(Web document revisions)
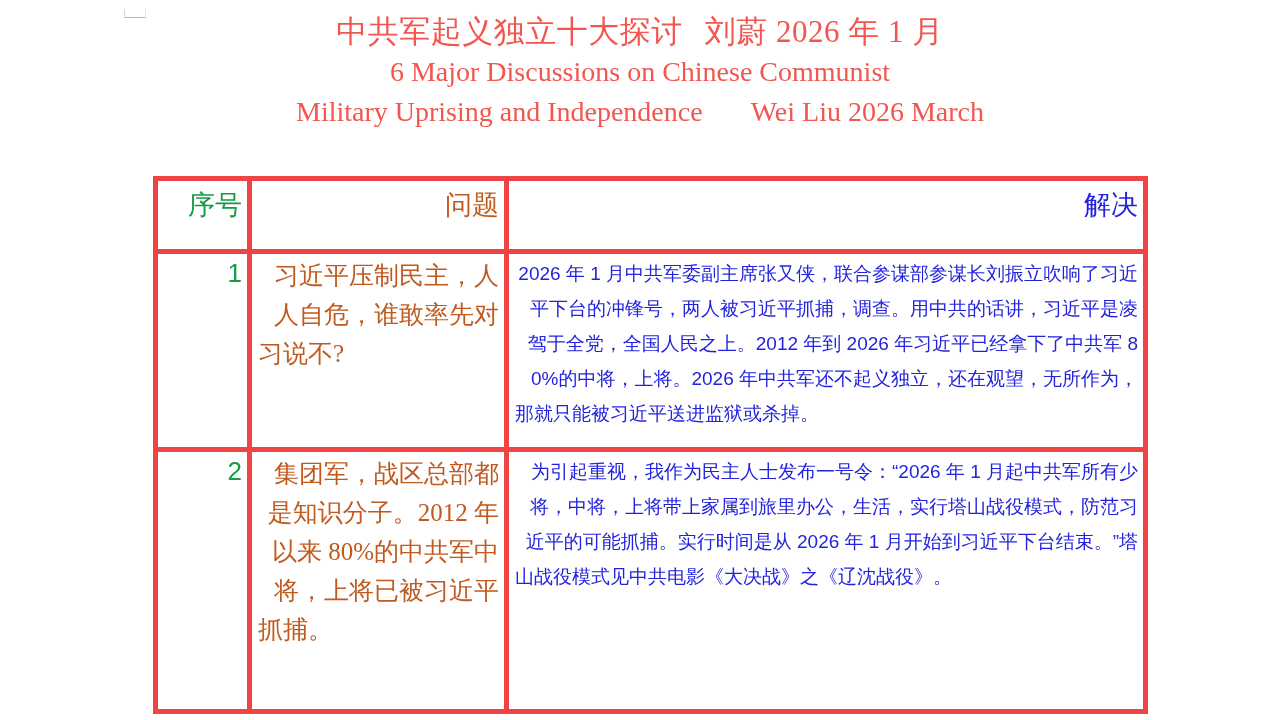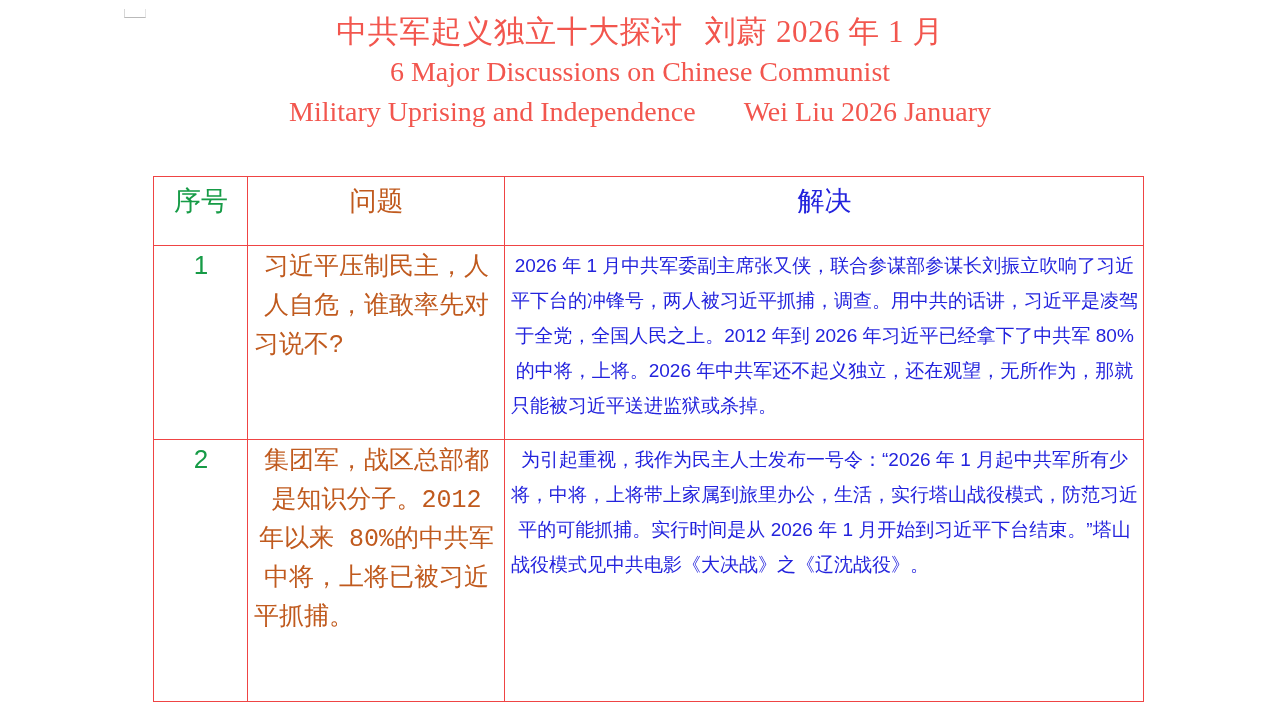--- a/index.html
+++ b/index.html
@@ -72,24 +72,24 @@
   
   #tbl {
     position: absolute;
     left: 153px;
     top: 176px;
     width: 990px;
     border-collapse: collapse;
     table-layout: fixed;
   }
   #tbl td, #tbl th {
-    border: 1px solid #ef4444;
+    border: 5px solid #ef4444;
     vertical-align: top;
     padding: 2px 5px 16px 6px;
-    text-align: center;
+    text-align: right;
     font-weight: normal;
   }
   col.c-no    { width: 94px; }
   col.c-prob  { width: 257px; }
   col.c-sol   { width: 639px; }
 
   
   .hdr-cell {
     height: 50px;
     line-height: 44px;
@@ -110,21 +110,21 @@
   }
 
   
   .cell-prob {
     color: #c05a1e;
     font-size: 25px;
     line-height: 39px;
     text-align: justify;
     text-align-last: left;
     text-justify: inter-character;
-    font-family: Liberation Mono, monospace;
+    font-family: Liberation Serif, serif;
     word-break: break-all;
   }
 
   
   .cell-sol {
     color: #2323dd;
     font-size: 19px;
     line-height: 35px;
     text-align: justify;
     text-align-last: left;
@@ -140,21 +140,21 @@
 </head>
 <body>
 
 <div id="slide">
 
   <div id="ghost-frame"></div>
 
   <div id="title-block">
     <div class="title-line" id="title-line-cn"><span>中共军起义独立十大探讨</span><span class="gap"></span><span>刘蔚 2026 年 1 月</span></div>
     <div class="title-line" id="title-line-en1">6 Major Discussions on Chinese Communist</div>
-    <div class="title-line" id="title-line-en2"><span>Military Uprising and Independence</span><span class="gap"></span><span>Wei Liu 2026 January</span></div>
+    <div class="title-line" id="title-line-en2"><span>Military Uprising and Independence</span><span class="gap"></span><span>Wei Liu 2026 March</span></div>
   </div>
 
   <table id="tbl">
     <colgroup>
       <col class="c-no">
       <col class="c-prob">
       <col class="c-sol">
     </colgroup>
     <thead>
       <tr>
...
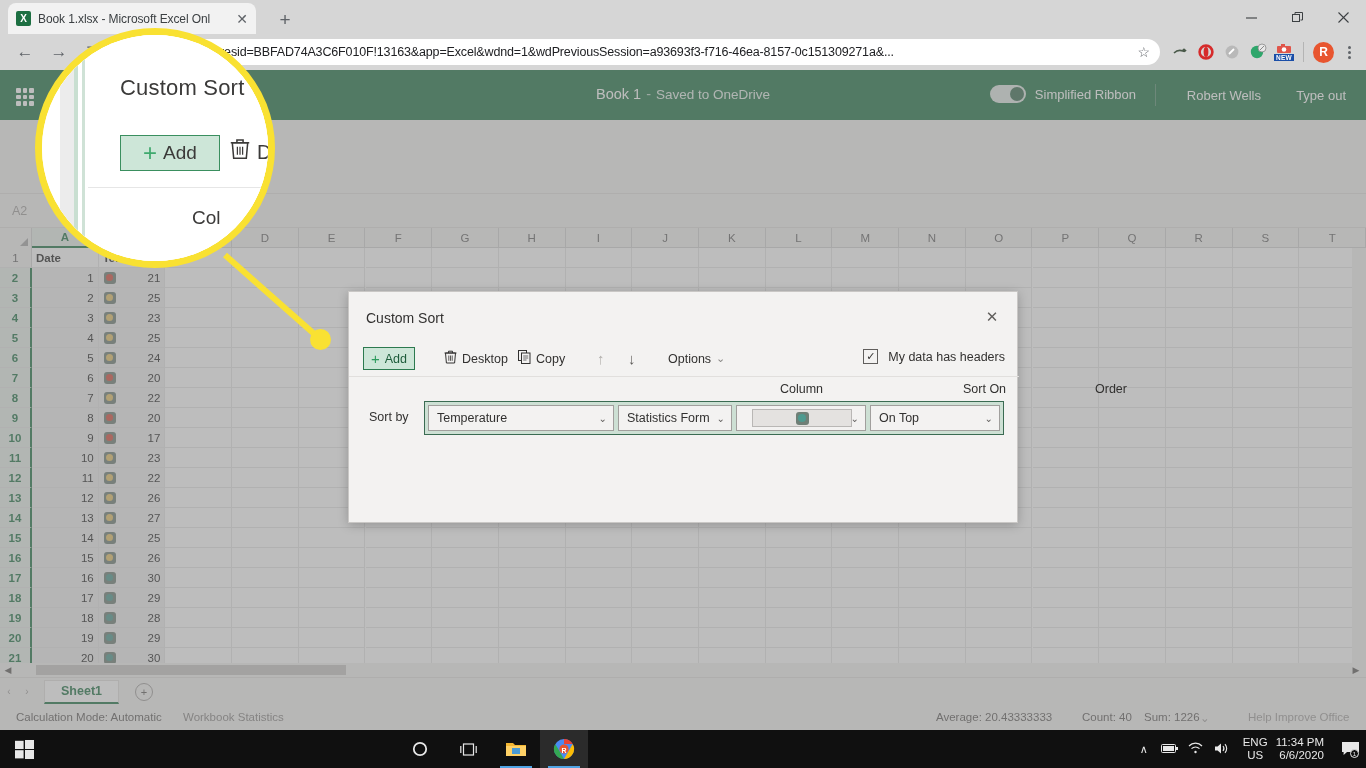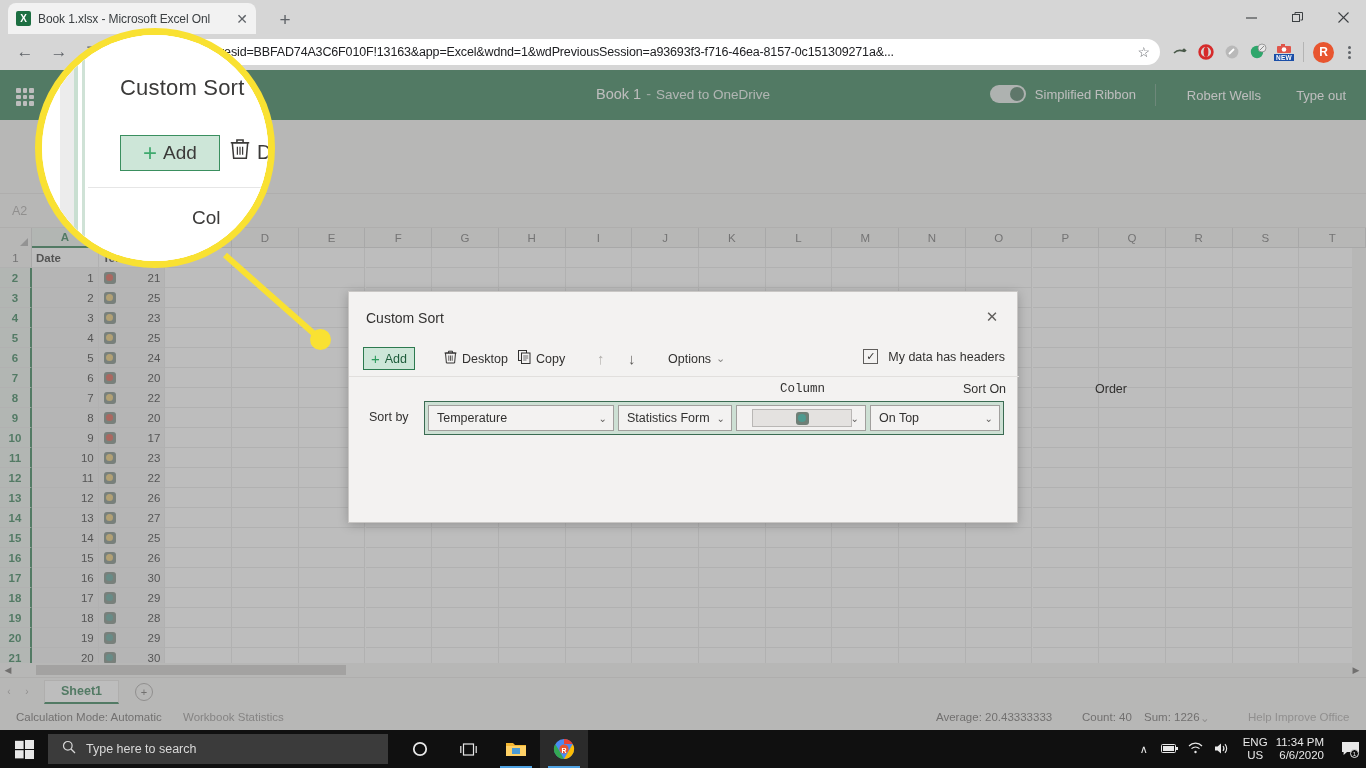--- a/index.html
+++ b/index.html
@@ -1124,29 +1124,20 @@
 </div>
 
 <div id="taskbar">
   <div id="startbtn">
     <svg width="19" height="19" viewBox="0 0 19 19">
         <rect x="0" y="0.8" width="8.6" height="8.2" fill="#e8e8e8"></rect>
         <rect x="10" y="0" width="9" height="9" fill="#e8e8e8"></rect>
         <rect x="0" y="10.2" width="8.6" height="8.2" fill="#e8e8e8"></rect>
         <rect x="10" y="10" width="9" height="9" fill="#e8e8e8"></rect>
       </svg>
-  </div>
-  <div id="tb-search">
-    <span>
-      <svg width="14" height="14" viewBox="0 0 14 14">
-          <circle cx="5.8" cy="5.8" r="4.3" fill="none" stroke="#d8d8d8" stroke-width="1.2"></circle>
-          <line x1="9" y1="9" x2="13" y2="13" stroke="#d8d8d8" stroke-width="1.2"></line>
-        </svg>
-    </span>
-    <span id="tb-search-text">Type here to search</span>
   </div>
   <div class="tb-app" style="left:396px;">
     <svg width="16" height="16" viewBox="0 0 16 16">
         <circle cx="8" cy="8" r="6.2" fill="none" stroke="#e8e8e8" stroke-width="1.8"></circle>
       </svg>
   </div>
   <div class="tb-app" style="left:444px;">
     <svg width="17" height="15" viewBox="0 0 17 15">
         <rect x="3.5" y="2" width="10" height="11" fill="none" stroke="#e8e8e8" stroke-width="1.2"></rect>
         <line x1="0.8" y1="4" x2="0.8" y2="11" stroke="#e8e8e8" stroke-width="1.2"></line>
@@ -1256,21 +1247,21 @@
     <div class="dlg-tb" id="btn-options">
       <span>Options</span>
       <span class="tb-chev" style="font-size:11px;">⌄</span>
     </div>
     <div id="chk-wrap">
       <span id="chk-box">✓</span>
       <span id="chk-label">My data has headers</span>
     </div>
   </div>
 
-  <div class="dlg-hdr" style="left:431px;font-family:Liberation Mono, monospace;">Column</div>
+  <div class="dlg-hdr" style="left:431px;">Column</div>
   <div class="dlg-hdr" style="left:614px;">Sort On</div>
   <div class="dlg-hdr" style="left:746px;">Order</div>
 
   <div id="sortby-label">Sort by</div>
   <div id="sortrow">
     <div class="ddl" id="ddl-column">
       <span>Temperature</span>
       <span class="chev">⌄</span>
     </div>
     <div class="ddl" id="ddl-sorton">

ASSIGNMENT ▸
When a line above includes the word "stroke", please list that line.

ANSWER FOR THIS EXERCISE ▸
-          <circle cx="5.8" cy="5.8" r="4.3" fill="none" stroke="#d8d8d8" stroke-width="1.2"></circle>
-          <line x1="9" y1="9" x2="13" y2="13" stroke="#d8d8d8" stroke-width="1.2"></line>
         <circle cx="8" cy="8" r="6.2" fill="none" stroke="#e8e8e8" stroke-width="1.8"></circle>
         <rect x="3.5" y="2" width="10" height="11" fill="none" stroke="#e8e8e8" stroke-width="1.2"></rect>
         <line x1="0.8" y1="4" x2="0.8" y2="11" stroke="#e8e8e8" stroke-width="1.2"></line>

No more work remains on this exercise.